The NYT and the Facts on the Wall

By Published On: January 26, 2014

West Bank security fence nyt.jpg
Not a “wall”: More than 91 percent of the barrier is made of fences, ditches and barbed wire. (Image from Israeli Defense Ministry)

We were still waiting for The New York Times to correct factual errors in the Jan. 22 Op-Ed about Ariel Sharon by former Palestinian Authority official Ali Jarbawi, when we spotted yet another Times Op-Ed which botched the facts on Israel.

In “The walls that hurt us,” Marcello Di Cintio writes:

Israel built a wall around Palestine and recently completed a fence along its Egyptian border.

While it is unclear exactly territory Di Cintio has in mind when he writes “Palestine” — does this mean the West Bank, the West Bank and Gaza, Palestinian controlled territory in the West Bank? — he is incorrect regardless.

With respect to the Gaza Strip, a fence, not a wall, separates Israel from Gaza.
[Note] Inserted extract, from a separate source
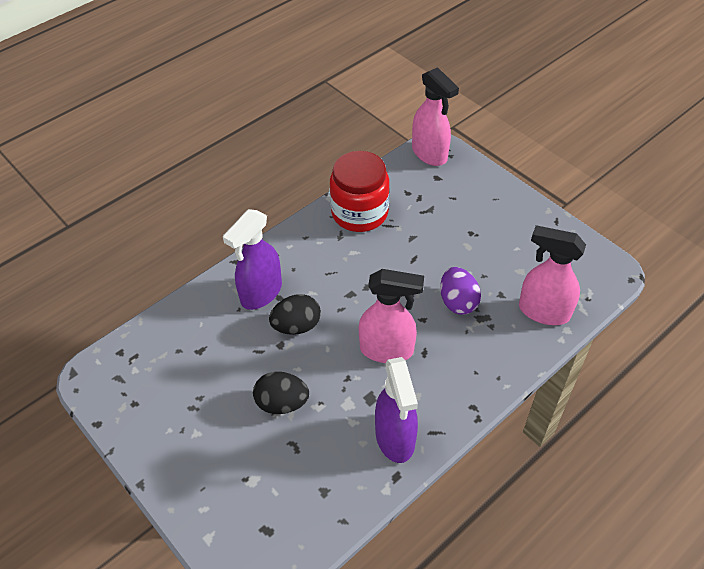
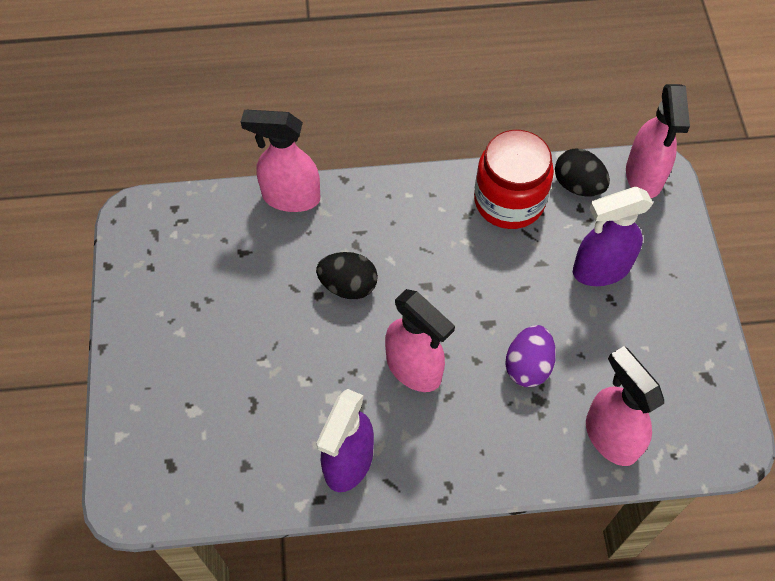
camera: 35 degrees right, 10 degrees up
purple spray bottle [223,209,282,310] -> purple spray bottle moved to [573,187,653,286]
black egg [253,372,309,414] -> black egg moved to [555,149,610,196]
none -> pink spray bottle [241,110,320,212]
In her Jan. 3, 2014 article, for instance, The Times’ Isabel Kershner correctly refers to the Gaza “border fence” repeatedly.

As for the separation barrier, which runs roughly along the Green Line between Israel and the West Bank, and at times dips more deeply into the West Bank, it is largely a fence. As the United Nations’ Office for the Coordination of Humanitarian Affairs reported in July 2011, the barrier’s total length is approximately 708 km, and around 61 km of the barrier consists of 8-9 meter high concrete wall. In other words, according to the United Nations, just 8.6 percent of the barrier is a wall. The rest consists of “fences, ditches, razor wire, groomed sand paths, an electronic monitoring system, patrol roads, and a buffer zone.”

According to Dany Tirza, who was the IDF’s chief architect for the barrier, “less than 5% percent of the project is a concrete wall” (Al Monitor, July 1, 2012, emphasis added).

Again, Kershner accurately reported that Israel’s West Bank separation barrier “is made up mostly of a fence, barbed wire and ditches” (Oct. 29, 2009). Similarly, she commendably reported March 21, 2009, “Most of the barrier is made up of a wire fence flanked by barbed wire, a trench and patrol roads. In some urban areas, particularly around Jerusalem, it takes the form of a looming concrete wall.”

CAMERA has contacted Times editors to request the correction. Meanwhile, CAMERA employs multi-media to communicate its concerns regarding the paper’s systemic slant against Israel. The latest venue: a large billboard on a looming concrete wall opposite The New York Times building.